An essential aspect to consider is the clinical validation of our approach. The algorithms were initially trained on a database that was validated by medical professionals, ensuring a solid foundation for clinical relevance. Furthermore, the assistive use of these algorithms as a diagnostic support tool by physicians has corroborated their clinical validity in real-world settings. Finally, as part of the algorithm accreditation process, a more structured clinical validation is being conducted. This ongoing validation aims to provide additional evidence of the algorithms' effectiveness and reliability in clinical practice.
ConclusionsThis study presents an AI-based pipeline for the semantic segmentation and classification of cells in histopathological images, developed within the DigiPatICS project. The pipeline has been demonstrated to successfully automate the detection and classification of cells stained with HER2, Ki67, ER, and PR in breast cancer biopsies. By integrating image pre-processing, segmentation, and classification, the system produces precise results, enhancing the efficiency of the diagnostic process.
The pipeline's incorporation into the routine workflow of hospitals represents a substantial advancement in the application of engineering principles to histopathological analysis. By combining efficient processing with rapid result delivery and the ability to analyze larger cell populations, we have developed a tool that enhances the capabilities of pathologists in breast cancer diagnosis and assessment. The increasing adoption of the system across numerous hospitals serves to reinforce its reliability and clinical value, marking a pivotal advancement in the confluence of medical imaging and AI.

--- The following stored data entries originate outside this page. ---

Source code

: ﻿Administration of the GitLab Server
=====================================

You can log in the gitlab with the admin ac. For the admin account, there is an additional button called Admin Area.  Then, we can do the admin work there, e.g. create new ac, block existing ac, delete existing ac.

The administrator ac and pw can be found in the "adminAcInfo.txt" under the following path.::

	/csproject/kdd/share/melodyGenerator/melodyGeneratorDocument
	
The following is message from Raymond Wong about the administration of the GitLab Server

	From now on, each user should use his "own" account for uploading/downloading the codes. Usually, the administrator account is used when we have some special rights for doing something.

The project is currently in progress, with the development team and pathologists engaged in continuous collaboration. The pathologists provide invaluable feedback on both the diagnostic results and the overall usability of the pipeline, which is subsequently utilized for optimizing the pipeline's performance and enhancing its analysis accuracy. Moreover, there are ongoing research initiatives aimed at extending its application to lung and stomach (gastric) cancer tissues, thereby enhancing the project's scope and impact.